Yvonne's Tips For Teacher Blog

Yvonne's Tips For Teacher Blog

Tuesday, November 3, 2020

Post 419: Should teachers be allowed to modify standardized classrooms?

 Should teachers be allowed to modify standardized classrooms?  YES



Many online schools use one standardized classroom for all the sections of one class. For instance, let's say you are a English Composition teacher, you are then given a classroom that already has lessons, forums, assignments, loaded into the online classroom. All you have to do is to facilitate the classroom, grade the assignments, and participate in the forums with the students. Every online teacher receives the same exact ENG 101 classroom. So, Section 01 of ENG 101 has the same exact lessons and assignments as Section 25 ENG 101.

If you are lucky and you get a terrific classroom, then as an online teacher all you have to do is sit back, follow the directions and lead the students through the pre-loaded assignments and directions. No sweat.

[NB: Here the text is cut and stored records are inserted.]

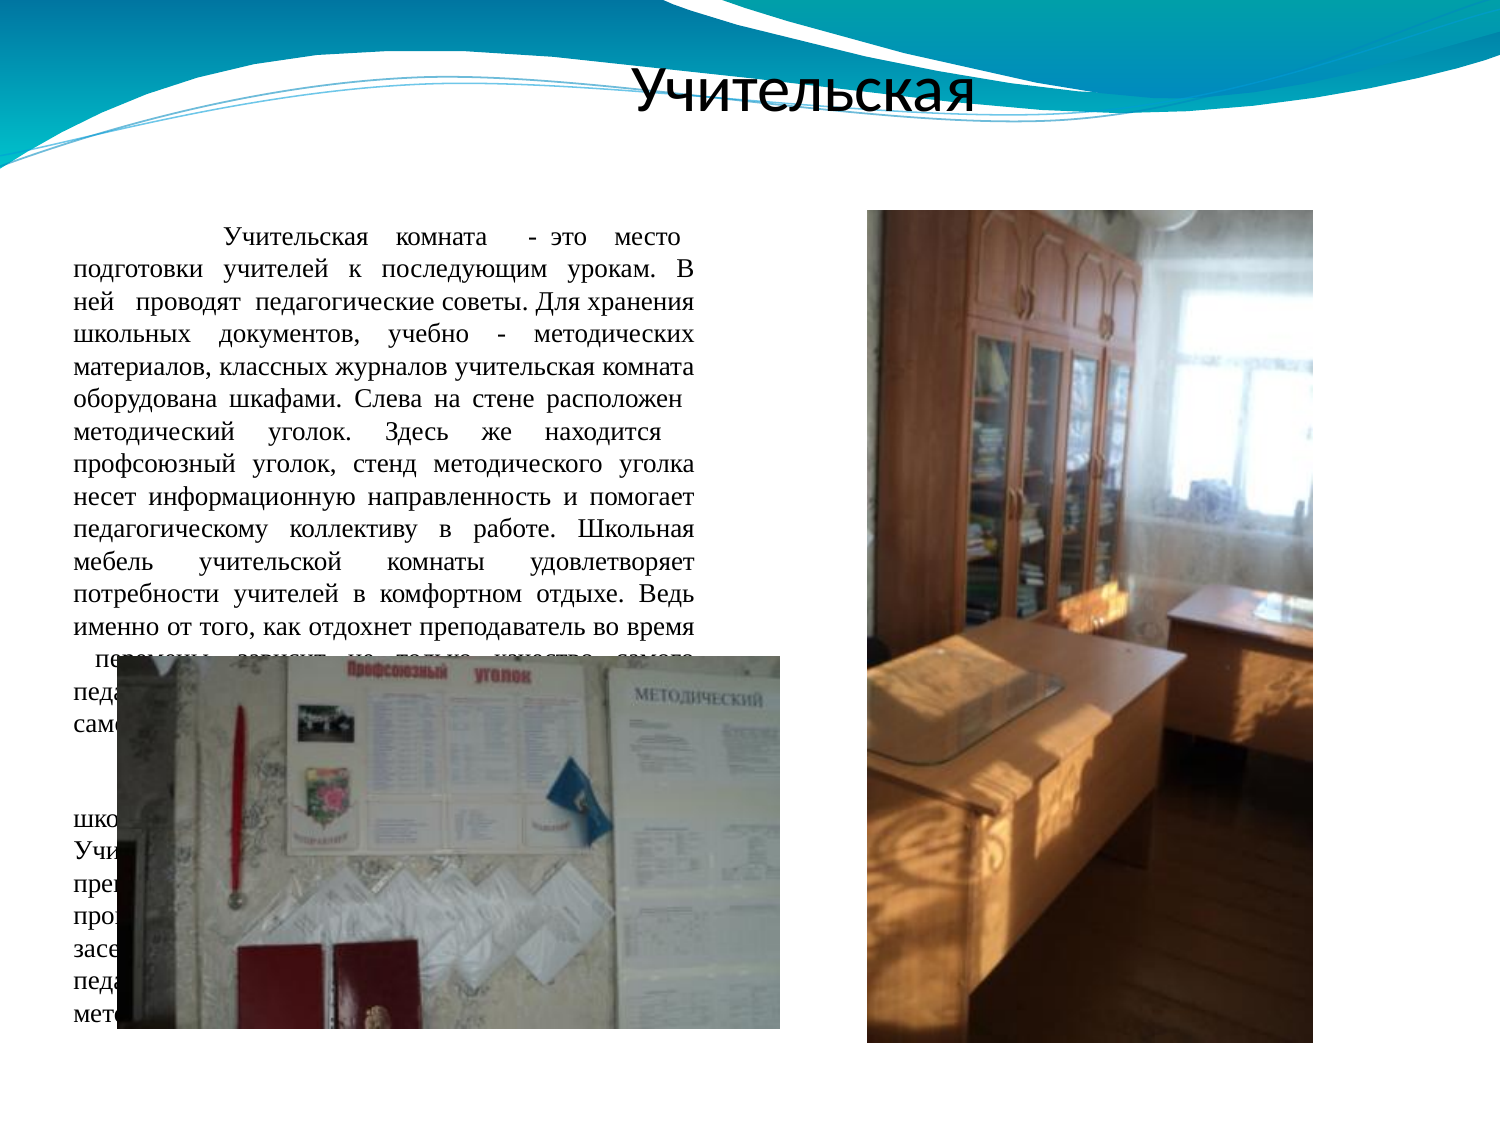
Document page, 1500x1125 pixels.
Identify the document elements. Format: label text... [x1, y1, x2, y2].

picture [117, 656, 780, 1029]
picture [867, 210, 1313, 1043]
title Учительская [70, 0, 1421, 188]
list Учительская комната - это место подготовки учителей к последующим урокам. В ней проводят педагогические советы. Для хранения школьных документов, учебно - методических материалов, классных журналов учительская комната оборудована шкафами. Слева на стене расположен методический уголок. Здесь же находится профсоюзный уголок, стенд методического уголка несет информационную направленность и помогает педагогическому коллективу в работе. Школьная мебель учительской комнаты удовлетворяет потребности учителей в комфортном отдыхе. Ведь именно от того, как отдохнет преподаватель во время перемены, зависит не только качество самого педагогического процесса в школе, но и самочувствие учителя в целом. Одним из обязательных атрибутов любой школы является учительская комната. Учительская– это не только место отдыха преподавателей во время перемен, но и место где происходит обмен мнениями преподавателей, заседания Совета Школы, пополнение педагогических знаний. В этой комнате хранятся методические пособия, документы. [58, 210, 710, 692]
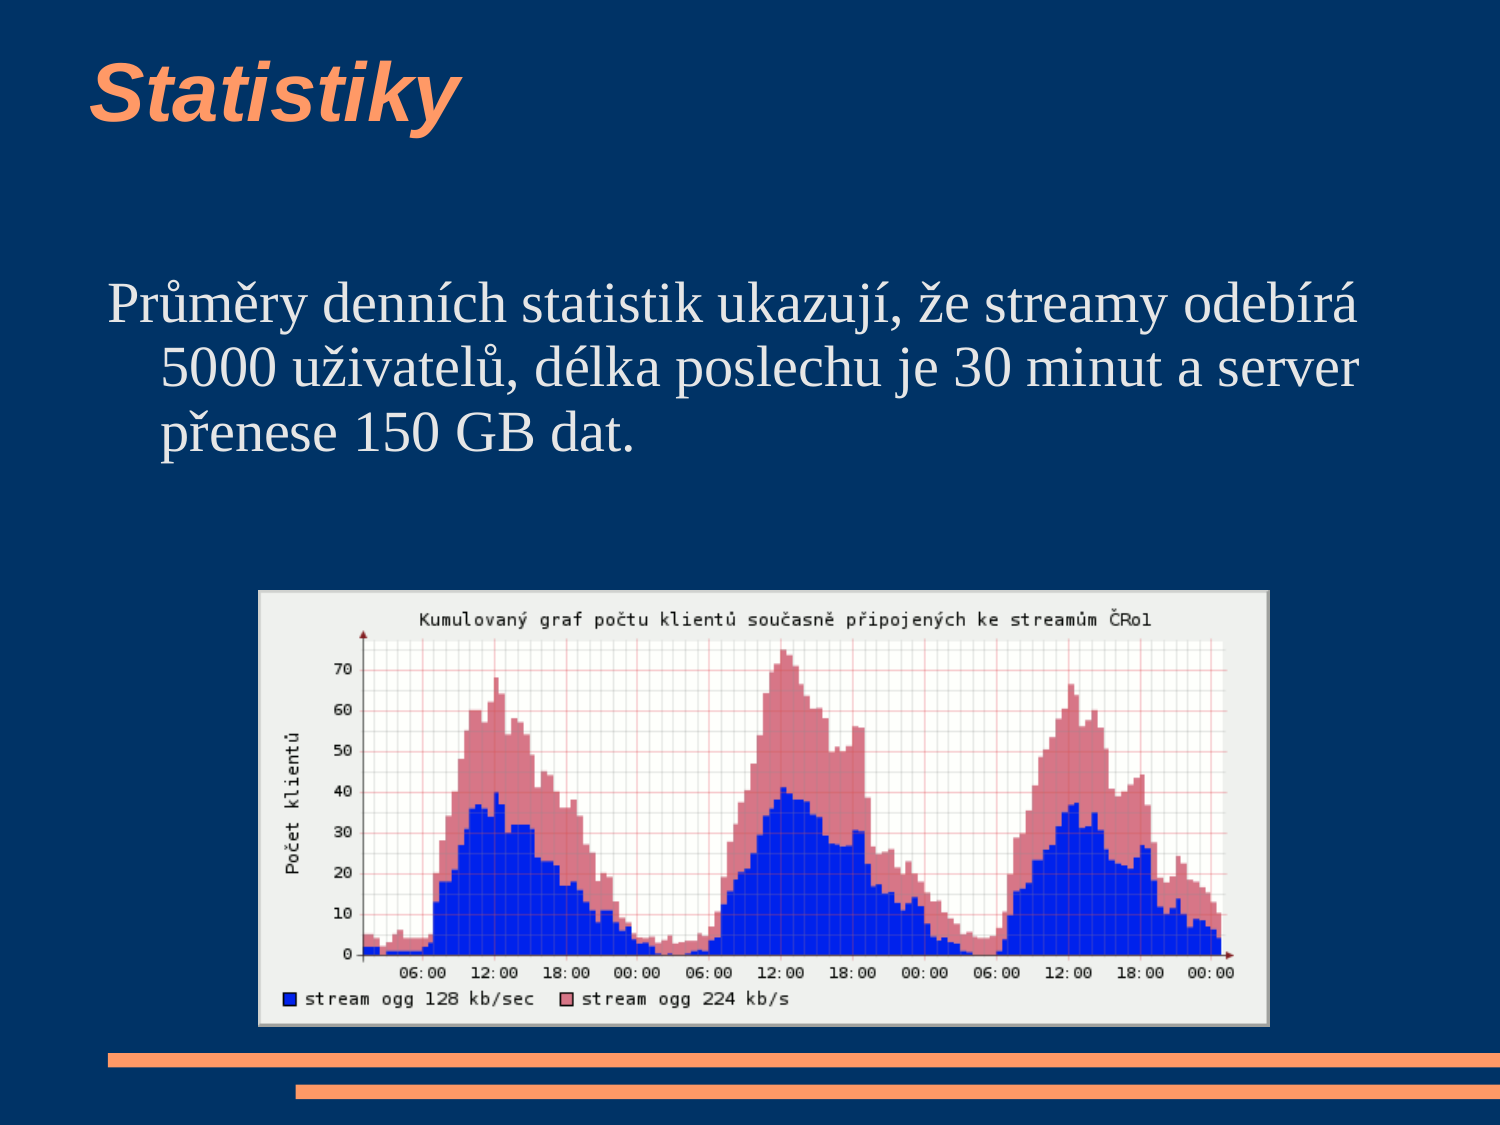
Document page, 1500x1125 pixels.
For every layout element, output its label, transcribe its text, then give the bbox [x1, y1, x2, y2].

picture [258, 590, 1270, 1027]
list Průměry denních statistik ukazují, že streamy odebírá 5000 uživatelů, délka poslechu je 30 minut a server přenese 150 GB dat. [75, 262, 1426, 1006]
title Statistiky [75, 38, 1426, 240]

However, if the online classroom instructions has mistakes, and you are locked out of the module to fix that mistake, then you are unlucky because then you have to report the mistake to the administrator who is the only one with access to unlock the module to fix the mistake. Or if the online school had the interactive lessons done by a third party vendor and you see mistakes, you are out of luck.

I believe that the online teacher who teaches a standardized classroom should be able to slightly modify the instructions of the lesson, the forums, or the assignment to a) better reflect the personality of the teacher b) add other instructions that work better for the class based on the teacher's previous experience in teaching other classes c) Avoid confusion if the instructions are unclear and confusing to students. Having the forum, lesson, module and assignment instructions locked to the instructor is a BAD idea because then the online teacher is stuck with confusing instructions.

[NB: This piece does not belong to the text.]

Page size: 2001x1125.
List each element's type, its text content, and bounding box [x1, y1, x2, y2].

I am currently teaching a forum where students discuss the revision of their rough drafts. The instructions are very broad telling students to simply talk about what revisions they plan to make to their essay. I would like to add further instructions like, students should also be able to post their underlined thesis statements or students should post their rough drafts to the forum for a more interactive peer review forum, but since I am locked out of the instructions, I cannot change the instructions to fit my personality or to improve the discussions.

Currently, in the forum, I constantly post "Why don't you tell us your thesis statement? What is your thesis statement or essay topic? And nobody pays any attention. They just vaguely describe their revision plans and it is hard to understand the context of that student post without the student posting their essay topic or thesis.  

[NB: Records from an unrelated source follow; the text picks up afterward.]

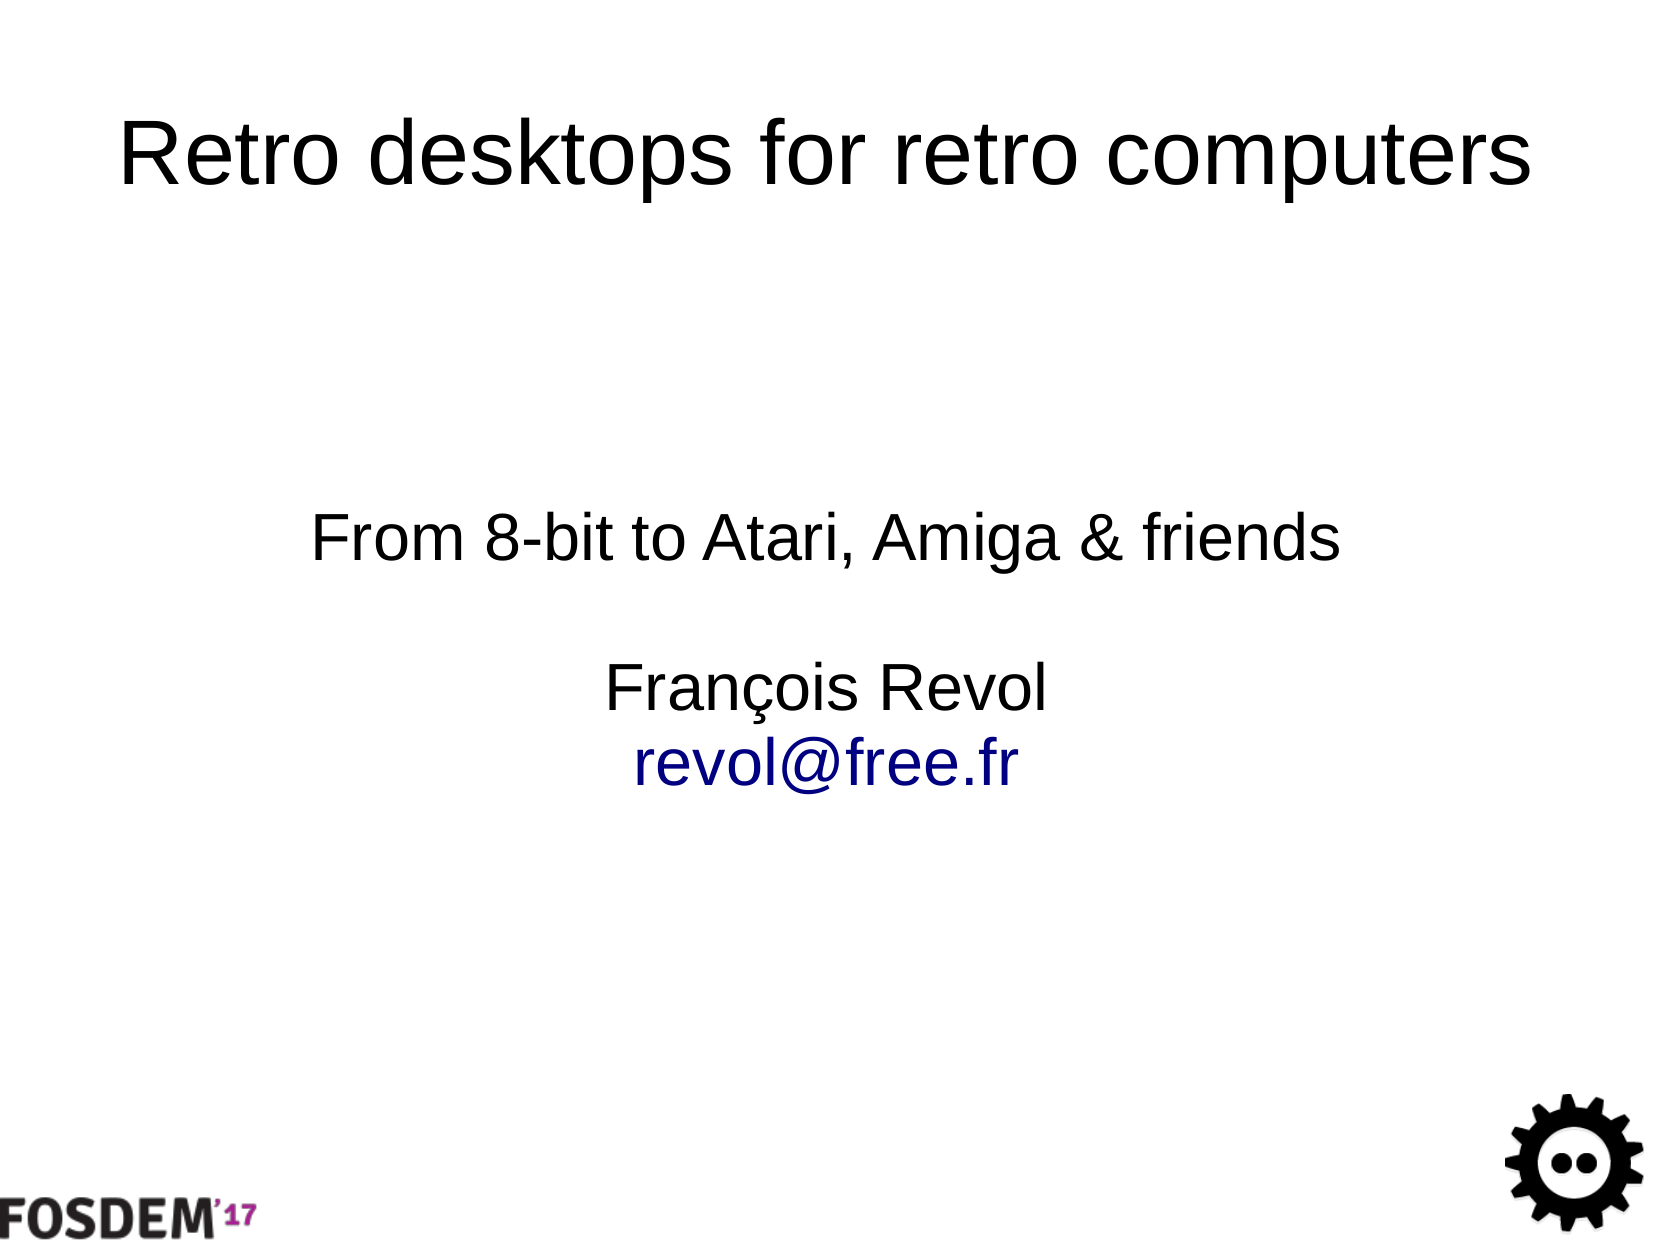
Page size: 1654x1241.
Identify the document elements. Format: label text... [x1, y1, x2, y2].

title Retro desktops for retro computers [82, 49, 1571, 257]
subtitle From 8-bit to Atari, Amiga & friends François Revol revol@free.fr [82, 290, 1571, 1010]
picture [1505, 1094, 1648, 1235]
picture [0, 1196, 258, 1241]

Therefore, schools should allow online teachers who teach the section to be able to modify the lesson based on that teacher's experience and personality to make the class more interactive for both teacher and student. 

Allowing teachers to modify lessons slightly without changing the lesson or class objective increases faculty morale. When an online school I was working for finally allowed faculty to change slightly the lessons in the syllabus or in the classroom, I remember how happy my fellow faculty members were at the time. We considered it a victory over the orders of the administration. Before, we were only allowed to modify the rubrics, but after many complaints about bad instructions that were unclear, finally admin said okay we can modify the lessons and after that faculty morale skyrocketed!